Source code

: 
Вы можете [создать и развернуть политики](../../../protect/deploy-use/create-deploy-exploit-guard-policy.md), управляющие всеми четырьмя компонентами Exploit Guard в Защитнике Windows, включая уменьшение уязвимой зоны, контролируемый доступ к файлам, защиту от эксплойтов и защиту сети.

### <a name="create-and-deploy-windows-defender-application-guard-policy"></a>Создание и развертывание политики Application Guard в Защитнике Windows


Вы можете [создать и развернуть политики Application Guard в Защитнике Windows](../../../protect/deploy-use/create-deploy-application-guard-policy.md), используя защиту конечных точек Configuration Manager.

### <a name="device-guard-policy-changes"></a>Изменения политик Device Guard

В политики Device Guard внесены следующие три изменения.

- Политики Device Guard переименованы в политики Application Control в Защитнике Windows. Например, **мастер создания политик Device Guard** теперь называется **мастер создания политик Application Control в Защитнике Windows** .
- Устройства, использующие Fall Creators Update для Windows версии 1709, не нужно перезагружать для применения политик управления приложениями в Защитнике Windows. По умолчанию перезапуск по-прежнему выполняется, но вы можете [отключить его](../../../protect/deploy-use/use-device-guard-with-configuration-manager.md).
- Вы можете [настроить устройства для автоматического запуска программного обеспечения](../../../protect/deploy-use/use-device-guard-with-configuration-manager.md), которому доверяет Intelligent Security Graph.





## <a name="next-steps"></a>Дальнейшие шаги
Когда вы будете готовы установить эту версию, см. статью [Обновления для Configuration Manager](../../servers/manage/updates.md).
::::::::
- _Action item_
Render the listing above as a Markdown table with the columns Row and Text, one line per row, leaving out blank lines.

- _Your response_
| Row | Text |
|---|---|
| 1 | Source code |
| 2 | :  |
| 3 | Вы можете [создать и развернуть политики](../../../protect/deploy-use/create-deploy-exploit-guard-policy.md), управляющие всеми четырьмя компонентами Exploit Guard в Защитнике Windows, включая уменьшение уязвимой зоны, контролируемый доступ к файлам, защиту от эксплойтов и защиту сети. |
| 4 | ### <a name="create-and-deploy-windows-defender-application-guard-policy"></a>Создание и развертывание политики Application Guard в Защитнике Windows |
| 5 | Вы можете [создать и развернуть политики Application Guard в Защитнике Windows](../../../protect/deploy-use/create-deploy-application-guard-policy.md), используя защиту конечных точек Configuration Manager. |
| 6 | ### <a name="device-guard-policy-changes"></a>Изменения политик Device Guard |
| 7 | В политики Device Guard внесены следующие три изменения. |
| 8 | - Политики Device Guard переименованы в политики Application Control в Защитнике Windows. Например, **мастер создания политик Device Guard** теперь называется **мастер создания политик Application Control в Защитнике Windows** . |
| 9 | - Устройства, использующие Fall Creators Update для Windows версии 1709, не нужно перезагружать для применения политик управления приложениями в Защитнике Windows. По умолчанию перезапуск по-прежнему выполняется, но вы можете [отключить его](../../../protect/deploy-use/use-device-guard-with-configuration-manager.md). |
| 10 | - Вы можете [настроить устройства для автоматического запуска программного обеспечения](../../../protect/deploy-use/use-device-guard-with-configuration-manager.md), которому доверяет Intelligent Security Graph. |
| 11 | ## <a name="next-steps"></a>Дальнейшие шаги |
| 12 | Когда вы будете готовы установить эту версию, см. статью [Обновления для Configuration Manager](../../servers/manage/updates.md). |